Fast forward to now and Owen has just completed his regular annual trip back to Perth to check in at Ability Centre and a catch-up therapy session with the man his mum credits with helping him gain his independence.
Today Owen is striding determinedly along the corridor at Ability Centre’s HQ in Coolbinia, and while he still needs a little support from crutches, he’s a very different boy from the one who had to be carried into the building in 2007.
Watching his progress is Michael Chan, Senior Physiotherapist at Ability Centre and the go-to man for many kids just like Owen willing to travel to Perth from around the world to get the help they need.
At 67 Michael Chan says he should be retired, but with 30 years at Ability Centre behind him and a long list of West Australian kids and adults that he has guided and helped, it may be some time before anyone is willing to let him go.
The passionate physio never set out to build a reputation overseas, it came to him when an Indonesian family turned up at Ability Centre – then the Centre for Cerebral Palsy - 15 years ago, desperate to find therapies for their 12-year-old.
Over the next six weeks the senior physio painstakingly corrected the boys foot position using a combination of serial casting (plaster of paris and fibre glass) and intense therapy.
When the boy’s family greeted him at the airport on his return home he made his own way through the gate using a walker…and the tears flowed.
Word quickly spread through Asia and families have been travelling to Perth ever since…from Singapore, China, Malaysia and Indonesia.
They fund their own trips and their own therapies just to get any help that Michael Chan can offer them in his time between working with his regular Perth based families and supervising students who also help with his overseas visitors.
The secret to his success and popularity is his toughness.
The treatment is intense and he demands commitment.

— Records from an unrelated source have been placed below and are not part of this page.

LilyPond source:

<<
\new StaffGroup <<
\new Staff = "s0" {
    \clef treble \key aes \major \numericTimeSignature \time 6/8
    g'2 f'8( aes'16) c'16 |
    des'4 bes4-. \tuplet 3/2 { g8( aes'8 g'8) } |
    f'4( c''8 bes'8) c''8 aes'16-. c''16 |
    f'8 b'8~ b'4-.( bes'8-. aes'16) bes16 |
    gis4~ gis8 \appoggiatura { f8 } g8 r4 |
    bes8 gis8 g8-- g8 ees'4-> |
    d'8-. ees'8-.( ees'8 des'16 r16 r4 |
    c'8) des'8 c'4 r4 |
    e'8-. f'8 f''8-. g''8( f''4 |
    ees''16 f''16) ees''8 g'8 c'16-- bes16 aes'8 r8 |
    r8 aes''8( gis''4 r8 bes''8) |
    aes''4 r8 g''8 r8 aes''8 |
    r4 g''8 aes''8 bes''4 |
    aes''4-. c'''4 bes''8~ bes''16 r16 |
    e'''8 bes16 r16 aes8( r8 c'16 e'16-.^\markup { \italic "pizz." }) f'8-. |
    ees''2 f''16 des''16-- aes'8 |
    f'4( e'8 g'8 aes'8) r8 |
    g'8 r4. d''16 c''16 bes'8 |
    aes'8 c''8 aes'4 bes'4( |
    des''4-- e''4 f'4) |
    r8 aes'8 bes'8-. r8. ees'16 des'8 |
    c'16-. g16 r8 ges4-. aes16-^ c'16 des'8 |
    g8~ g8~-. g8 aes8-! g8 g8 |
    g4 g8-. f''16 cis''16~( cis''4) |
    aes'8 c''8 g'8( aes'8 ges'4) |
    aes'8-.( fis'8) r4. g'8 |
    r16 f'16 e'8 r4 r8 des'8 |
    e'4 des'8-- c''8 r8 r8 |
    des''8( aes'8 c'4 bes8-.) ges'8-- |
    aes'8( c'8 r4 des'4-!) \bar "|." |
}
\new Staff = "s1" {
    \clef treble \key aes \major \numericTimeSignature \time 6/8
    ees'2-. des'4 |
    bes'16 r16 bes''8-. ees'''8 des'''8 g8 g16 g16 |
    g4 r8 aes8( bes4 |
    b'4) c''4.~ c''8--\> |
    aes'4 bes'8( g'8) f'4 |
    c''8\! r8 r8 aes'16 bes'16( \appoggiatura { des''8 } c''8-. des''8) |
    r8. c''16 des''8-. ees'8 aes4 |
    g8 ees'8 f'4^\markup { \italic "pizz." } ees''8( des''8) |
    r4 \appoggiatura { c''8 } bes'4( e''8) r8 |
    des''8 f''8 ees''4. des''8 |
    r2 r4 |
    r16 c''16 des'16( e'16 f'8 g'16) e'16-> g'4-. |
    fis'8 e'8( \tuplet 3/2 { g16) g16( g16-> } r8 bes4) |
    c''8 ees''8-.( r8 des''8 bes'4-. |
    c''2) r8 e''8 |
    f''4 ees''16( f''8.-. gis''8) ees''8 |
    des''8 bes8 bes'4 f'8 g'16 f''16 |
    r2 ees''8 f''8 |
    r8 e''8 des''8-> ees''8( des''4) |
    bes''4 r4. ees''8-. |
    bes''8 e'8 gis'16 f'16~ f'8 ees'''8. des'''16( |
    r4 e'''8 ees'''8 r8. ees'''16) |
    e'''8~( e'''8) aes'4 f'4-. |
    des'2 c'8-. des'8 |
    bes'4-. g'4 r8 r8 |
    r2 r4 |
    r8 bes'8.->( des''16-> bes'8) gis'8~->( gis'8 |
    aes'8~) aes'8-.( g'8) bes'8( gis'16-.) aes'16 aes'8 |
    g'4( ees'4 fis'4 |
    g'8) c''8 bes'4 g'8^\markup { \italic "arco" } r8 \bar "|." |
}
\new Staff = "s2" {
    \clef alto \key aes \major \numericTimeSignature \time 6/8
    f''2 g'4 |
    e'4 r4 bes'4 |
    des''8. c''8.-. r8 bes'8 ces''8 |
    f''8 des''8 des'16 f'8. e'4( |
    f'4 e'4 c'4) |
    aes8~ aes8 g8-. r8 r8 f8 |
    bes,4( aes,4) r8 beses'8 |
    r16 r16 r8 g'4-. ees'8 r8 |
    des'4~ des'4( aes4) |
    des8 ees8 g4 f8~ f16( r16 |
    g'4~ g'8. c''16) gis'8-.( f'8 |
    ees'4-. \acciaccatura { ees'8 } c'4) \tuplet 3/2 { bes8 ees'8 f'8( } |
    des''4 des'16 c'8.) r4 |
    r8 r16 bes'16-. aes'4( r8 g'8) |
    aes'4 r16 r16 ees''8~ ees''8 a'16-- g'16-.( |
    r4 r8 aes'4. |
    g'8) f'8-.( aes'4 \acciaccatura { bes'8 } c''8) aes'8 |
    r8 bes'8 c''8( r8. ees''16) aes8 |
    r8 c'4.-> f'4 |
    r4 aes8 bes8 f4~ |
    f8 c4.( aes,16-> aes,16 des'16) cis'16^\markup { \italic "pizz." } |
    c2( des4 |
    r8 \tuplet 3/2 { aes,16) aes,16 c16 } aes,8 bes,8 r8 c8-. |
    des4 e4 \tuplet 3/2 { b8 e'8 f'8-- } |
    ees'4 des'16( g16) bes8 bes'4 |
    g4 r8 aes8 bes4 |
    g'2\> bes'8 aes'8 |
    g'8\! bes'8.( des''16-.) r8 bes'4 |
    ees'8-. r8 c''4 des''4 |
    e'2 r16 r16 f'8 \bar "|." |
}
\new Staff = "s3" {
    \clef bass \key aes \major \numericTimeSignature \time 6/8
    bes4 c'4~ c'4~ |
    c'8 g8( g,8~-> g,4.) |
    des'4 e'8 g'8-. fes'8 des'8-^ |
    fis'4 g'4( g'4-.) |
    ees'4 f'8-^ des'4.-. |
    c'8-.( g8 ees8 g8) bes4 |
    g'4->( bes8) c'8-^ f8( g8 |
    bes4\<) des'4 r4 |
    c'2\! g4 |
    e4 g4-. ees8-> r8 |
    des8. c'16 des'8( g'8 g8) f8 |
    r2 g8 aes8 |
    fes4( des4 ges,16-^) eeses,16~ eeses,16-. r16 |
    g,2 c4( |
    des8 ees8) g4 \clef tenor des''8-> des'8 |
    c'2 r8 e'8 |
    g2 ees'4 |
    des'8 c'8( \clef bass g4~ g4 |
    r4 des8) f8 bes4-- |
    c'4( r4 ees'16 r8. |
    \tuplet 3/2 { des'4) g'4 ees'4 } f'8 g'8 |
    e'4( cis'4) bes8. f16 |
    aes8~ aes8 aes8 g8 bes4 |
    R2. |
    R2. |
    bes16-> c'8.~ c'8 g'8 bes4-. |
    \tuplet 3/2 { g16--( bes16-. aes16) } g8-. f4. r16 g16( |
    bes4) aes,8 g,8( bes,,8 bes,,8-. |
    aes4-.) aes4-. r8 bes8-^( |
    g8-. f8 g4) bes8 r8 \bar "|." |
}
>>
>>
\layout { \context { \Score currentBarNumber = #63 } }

Families must promise to maintain their own therapy and exercises when they return home, with the physio checking in regularly on their progress via video updates and emails.
For parents like Owen’s mum Joyce it’s a small price to pay for progress.
“We can’t believe the difference in Owen over the years. It’s hard work but it’s worth it,” said Joyce.
“We want him to be as independent as possible when he gets older and the community here at Ability Centre is amazing.
We see kids now that we saw years ago and are amazed at their progress and every year we come back and they are walking independently, we are constantly motivated by the kids we see here.”
Michael Chan has lost count of the number of kids he has helped over the years through his work at Ability Centre, many of them now adults that he still provides services to through his hip, spinal and walking clinics.
Kids like Owen, mums like Joyce and all the other families that have crossed his path over the years will ever appreciate the valuable work he does.